Si les États-Unis et l’Iran ne parviennent pas à un accord, le pire des scénarios sera une nouvelle guerre entre les États-Unis et le Moyen-Orient. En réfléchissant aux échecs abjects et aux destructions causées par les guerres en Irak et en Afghanistan, une guerre avec l’Iran serait catastrophique. On pourrait penser qu’Israël, qui reçoit 3,8 milliards de dollars par an des États-Unis, se sentirait obligé de ne pas entraîner les États-Unis et leur propre peuple dans un tel désastre. Mais cela ne semble pas être le cas.

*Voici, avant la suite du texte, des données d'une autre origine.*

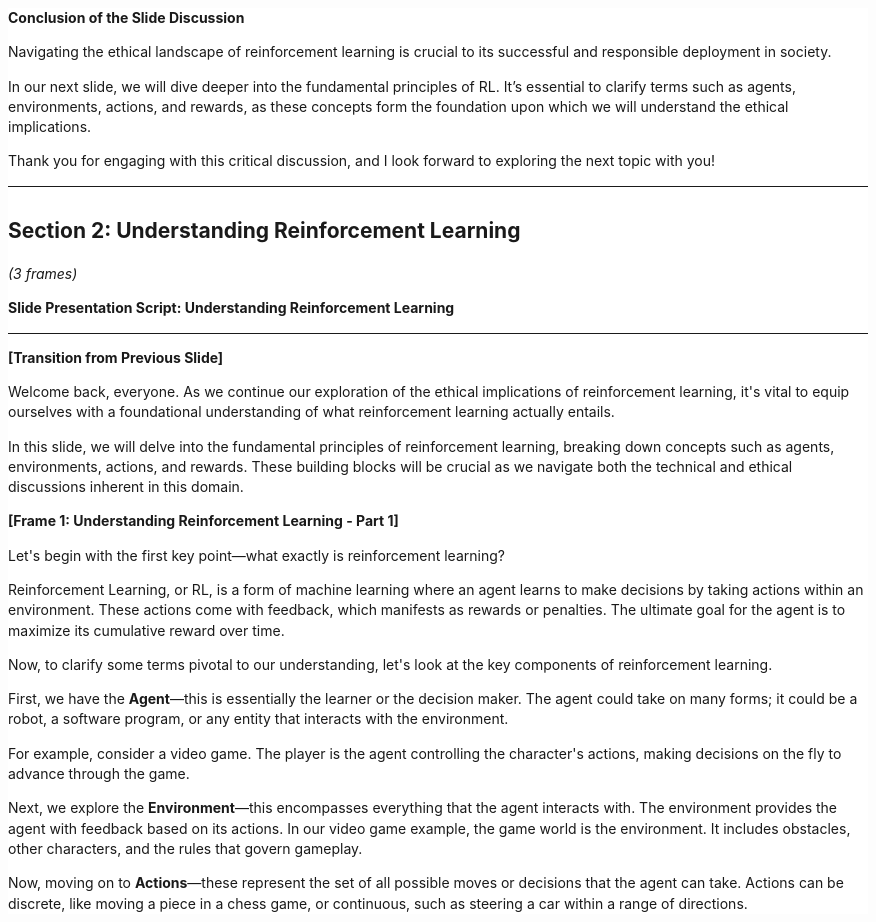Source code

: 
**Conclusion of the Slide Discussion**

Navigating the ethical landscape of reinforcement learning is crucial to its successful and responsible deployment in society. 

In our next slide, we will dive deeper into the fundamental principles of RL. It’s essential to clarify terms such as agents, environments, actions, and rewards, as these concepts form the foundation upon which we will understand the ethical implications.

Thank you for engaging with this critical discussion, and I look forward to exploring the next topic with you!

---

## Section 2: Understanding Reinforcement Learning
*(3 frames)*

**Slide Presentation Script: Understanding Reinforcement Learning**

---

**[Transition from Previous Slide]**

Welcome back, everyone. As we continue our exploration of the ethical implications of reinforcement learning, it's vital to equip ourselves with a foundational understanding of what reinforcement learning actually entails. 

In this slide, we will delve into the fundamental principles of reinforcement learning, breaking down concepts such as agents, environments, actions, and rewards. These building blocks will be crucial as we navigate both the technical and ethical discussions inherent in this domain.

**[Frame 1: Understanding Reinforcement Learning - Part 1]**

Let's begin with the first key point—what exactly is reinforcement learning? 

Reinforcement Learning, or RL, is a form of machine learning where an agent learns to make decisions by taking actions within an environment. These actions come with feedback, which manifests as rewards or penalties. The ultimate goal for the agent is to maximize its cumulative reward over time. 

Now, to clarify some terms pivotal to our understanding, let's look at the key components of reinforcement learning.

First, we have the **Agent**—this is essentially the learner or the decision maker. The agent could take on many forms; it could be a robot, a software program, or any entity that interacts with the environment. 

For example, consider a video game. The player is the agent controlling the character's actions, making decisions on the fly to advance through the game.

Next, we explore the **Environment**—this encompasses everything that the agent interacts with. The environment provides the agent with feedback based on its actions. In our video game example, the game world is the environment. It includes obstacles, other characters, and the rules that govern gameplay.

Now, moving on to **Actions**—these represent the set of all possible moves or decisions that the agent can take. Actions can be discrete, like moving a piece in a chess game, or continuous, such as steering a car within a range of directions.
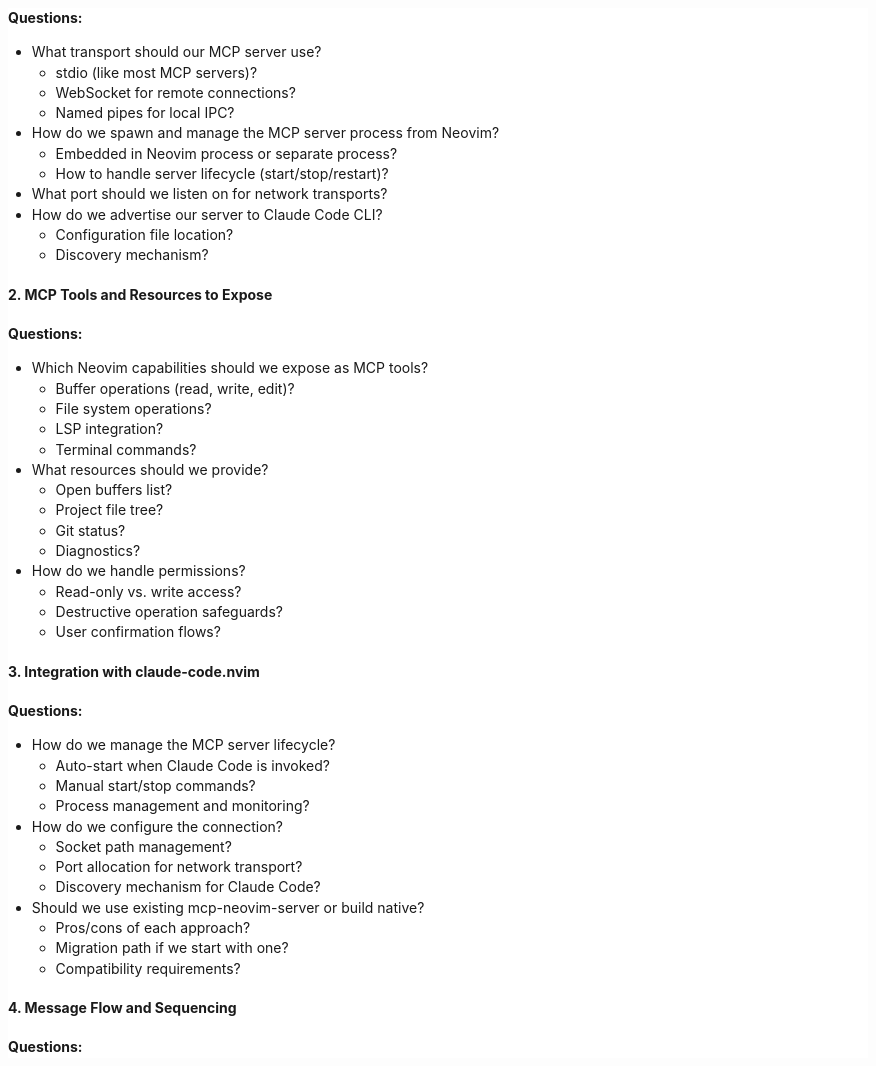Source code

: **Questions:**

- What transport should our MCP server use?
  - stdio (like most MCP servers)?
  - WebSocket for remote connections?
  - Named pipes for local IPC?
- How do we spawn and manage the MCP server process from Neovim?
  - Embedded in Neovim process or separate process?
  - How to handle server lifecycle (start/stop/restart)?
- What port should we listen on for network transports?
- How do we advertise our server to Claude Code CLI?
  - Configuration file location?
  - Discovery mechanism?

#### 2. MCP Tools and Resources to Expose

**Questions:**

- Which Neovim capabilities should we expose as MCP tools?
  - Buffer operations (read, write, edit)?
  - File system operations?
  - LSP integration?
  - Terminal commands?
- What resources should we provide?
  - Open buffers list?
  - Project file tree?
  - Git status?
  - Diagnostics?
- How do we handle permissions?
  - Read-only vs. write access?
  - Destructive operation safeguards?
  - User confirmation flows?

#### 3. Integration with claude-code.nvim

**Questions:**

- How do we manage the MCP server lifecycle?
  - Auto-start when Claude Code is invoked?
  - Manual start/stop commands?
  - Process management and monitoring?
- How do we configure the connection?
  - Socket path management?
  - Port allocation for network transport?
  - Discovery mechanism for Claude Code?
- Should we use existing mcp-neovim-server or build native?
  - Pros/cons of each approach?
  - Migration path if we start with one?
  - Compatibility requirements?

#### 4. Message Flow and Sequencing

**Questions:**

Bien qu’étant au bord de l’effondrement, les pourparlers ont repris cette semaine. L’Iran, maintenant sous un gouvernement intransigeant que les sanctions américaines ont aidé à amener au pouvoir, a montré qu’il ne sera pas un négociateur consentant, et Israël est déterminé à saboter les pourparlers. Cela signifie qu’il faudra une diplomatie audacieuse et une volonté de compromis de la part de l’administration Biden pour que l’accord soit rescellé. Espérons que Biden et ses négociateurs auront la volonté et le courage de le faire.